"My dad can beat you up," the little girl sniffles, rubbing her eyes with tiny hands balled into fists. Her hair is all tangled and ratty and there's something stuck in it. "I'll get him to beat you up."
"Like hell you will," the other little girl says. She picks up a handful of sand and throws it for good measure. "I'll put spiders in your bed. Eight hundred million spiders!"
"Leave me alone."
Vriska grins ear-to-ear and her front teeth are missing. "Make me. Bet ya can't!"
A man walks up to the communal rumpus yard fence and leans on it. He's wearing a suit and tie. He's wearing a hat too. It is quite distinctive.
He watches the little girl with snarly hair. He watches but doesn't say anything.
The snarly-haired girl sobs. Her shoulders shake and she stamps her foot and screams, "Go away!" Vriska looks taken aback, as if she doesn't believe a shout so forceful could come from such a small creature. "Go away, you insect!"
A giggle. Vriska tosses her hair. It's not tangled or messy in the slightest: it's cut in a neat bob. "Aradia, you are pathetic. Pathetic. Alright? Are you hearing me? Because I think you and your dad are nothing but a pair of stupid redbloods!"
Aradia's eyes go wide. "You take that back."
The man at the fence shifts his weight from one foot to the other. He lights a cigarette with a match.

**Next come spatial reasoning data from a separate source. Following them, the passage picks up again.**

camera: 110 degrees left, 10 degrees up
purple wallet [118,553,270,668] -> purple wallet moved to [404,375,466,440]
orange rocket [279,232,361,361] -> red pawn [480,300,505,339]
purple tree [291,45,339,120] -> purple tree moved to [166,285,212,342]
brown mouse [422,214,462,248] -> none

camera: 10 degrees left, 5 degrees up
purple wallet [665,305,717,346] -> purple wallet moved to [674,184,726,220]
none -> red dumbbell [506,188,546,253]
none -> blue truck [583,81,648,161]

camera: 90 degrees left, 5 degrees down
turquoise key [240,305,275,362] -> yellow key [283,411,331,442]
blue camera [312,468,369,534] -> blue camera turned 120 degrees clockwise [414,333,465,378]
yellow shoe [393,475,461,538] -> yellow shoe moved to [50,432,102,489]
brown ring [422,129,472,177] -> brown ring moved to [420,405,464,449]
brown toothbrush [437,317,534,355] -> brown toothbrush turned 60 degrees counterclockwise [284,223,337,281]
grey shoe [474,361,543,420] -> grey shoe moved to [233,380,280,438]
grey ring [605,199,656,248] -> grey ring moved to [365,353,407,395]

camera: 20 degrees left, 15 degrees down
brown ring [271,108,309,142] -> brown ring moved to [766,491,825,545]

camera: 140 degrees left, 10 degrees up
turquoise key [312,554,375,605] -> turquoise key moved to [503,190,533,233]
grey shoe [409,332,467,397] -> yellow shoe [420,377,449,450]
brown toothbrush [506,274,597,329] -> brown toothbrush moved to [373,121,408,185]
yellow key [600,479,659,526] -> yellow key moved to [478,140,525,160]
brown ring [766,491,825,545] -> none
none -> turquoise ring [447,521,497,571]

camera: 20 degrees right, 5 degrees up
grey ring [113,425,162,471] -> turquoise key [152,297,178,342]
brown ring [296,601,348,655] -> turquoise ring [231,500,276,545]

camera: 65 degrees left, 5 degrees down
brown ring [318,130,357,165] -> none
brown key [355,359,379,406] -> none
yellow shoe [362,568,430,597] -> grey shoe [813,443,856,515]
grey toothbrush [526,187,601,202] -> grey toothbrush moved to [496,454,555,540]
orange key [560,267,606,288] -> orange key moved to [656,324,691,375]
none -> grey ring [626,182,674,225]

Aradia's eyes go narrow. She raises up her hands and they begin to glow. Vriska puts her fingers to her temples, shuts her eyes, and grins. Aradia drops her hands, but not of her own choice. Her knees buckle; she hits the ground hard.
"Enough," says the man at the fence.
Vriska gives him a contemptuous look and scoffs and walks away.
"You okay?" Aradia looks up. Her expression is "no" enough. "Let's get you home." He scoops her up and carries her on his hip back to the car. He lets her ride up front. She falls asleep anyway.
They arrive. He wakes her. "We're home, kid." He carries her inside and sets her on the kitchen counter and digs a hairbrush out of a drawer.
"She said bad things about you," Aradia says. "And me."
He slowly brushes out the knots in her hair. "I know."
"Aren't you going to do anything about her, Daddy?"
He pulls the sticky thing out of her hair. It's a clutch of spider eggs. "It won't happen again," he says, grimacing, dropping the egg sac in the rubbish bin.
"Are you certain?"
Diamonds Droog considers his words and hairbrush very carefully before he answers his little girl.